(PAGE TEXT Opens)
The Name of the Wind vs The Way of Kings: Which First?
Two of the most beloved modern fantasy openers — one lyrical and intimate, one vast and meticulously built. How they compare, and the unfinished-series problem that changes the answer.
The Name of the Wind and The Way of Kings are the two modern fantasy openers most often pressed on newcomers, and they represent two different ideals of what the genre can be. One is intimate and lyrical; the other is vast and engineered. Choosing between them is partly about taste — but there is also a practical factor that, for many readers, settles it.
The Name of the Wind: beauty and intimacy
Patrick Rothfuss’s debut is, sentence for sentence, one of the most beautifully written fantasy novels of its generation. It is the story of Kvothe — a gifted, arrogant, tragic figure — recounting his own rise from a destitute child to a legend, framed as a tale told over three days. The pleasures are those of voice, prose, and character: the magic of a single remarkable life told gorgeously, with a university, a mysterious music, and a slow-burning sense of myth.
It is more contained than a typical epic. There are no sprawling armies or dozens of viewpoints — just Kvothe, his world, and the spell of how he tells it.
The Way of Kings: scale and machinery
Brandon Sanderson’s opener is the opposite kind of achievement. It is enormous, intricately constructed, and built on a magic system with the rigour of an engineering diagram. It follows multiple characters across the storm-scoured world of Roshar, weaving their arcs toward the accelerating, avalanche-like climaxes Sanderson is known for. It is the first of a planned ten-book saga and part of his larger interconnected Cosmere.
(PAGE TEXT Closes)
According to the fantasy comparison, how many books is the saga that The Way of Kings begins planned to have? The material after this point has no connection to the fantasy comparison.
(SOURCE MATERIAL Opens)
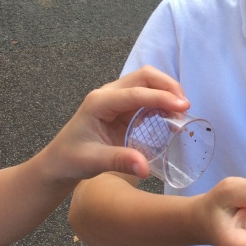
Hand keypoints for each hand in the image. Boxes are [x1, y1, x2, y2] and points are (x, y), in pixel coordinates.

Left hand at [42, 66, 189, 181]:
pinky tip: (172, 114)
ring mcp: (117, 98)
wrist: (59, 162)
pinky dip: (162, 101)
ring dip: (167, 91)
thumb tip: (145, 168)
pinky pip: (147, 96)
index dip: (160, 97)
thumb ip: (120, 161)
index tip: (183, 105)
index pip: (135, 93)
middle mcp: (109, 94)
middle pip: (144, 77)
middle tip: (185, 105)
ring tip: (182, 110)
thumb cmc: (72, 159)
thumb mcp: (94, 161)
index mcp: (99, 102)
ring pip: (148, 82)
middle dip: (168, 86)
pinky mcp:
(SOURCE MATERIAL Closes)
(SOURCE MATERIAL Opens)
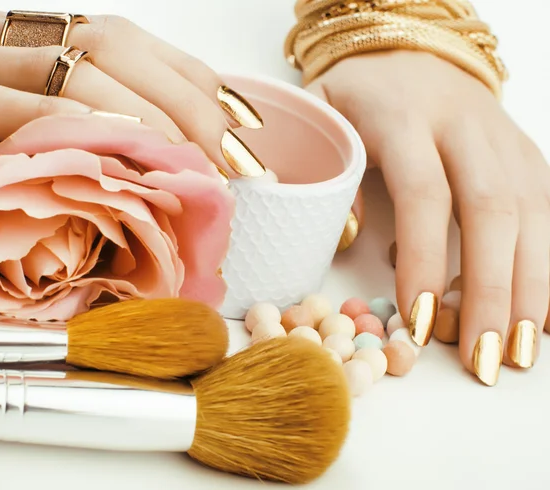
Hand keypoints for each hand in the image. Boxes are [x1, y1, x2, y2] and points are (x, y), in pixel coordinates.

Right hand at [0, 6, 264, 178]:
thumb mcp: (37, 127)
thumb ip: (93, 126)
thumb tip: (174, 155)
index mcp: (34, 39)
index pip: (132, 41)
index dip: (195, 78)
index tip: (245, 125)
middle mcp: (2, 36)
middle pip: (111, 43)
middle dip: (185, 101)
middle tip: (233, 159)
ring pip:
(SOURCE MATERIAL Closes)
### REPLY TO THE EXERCISE
Ten books.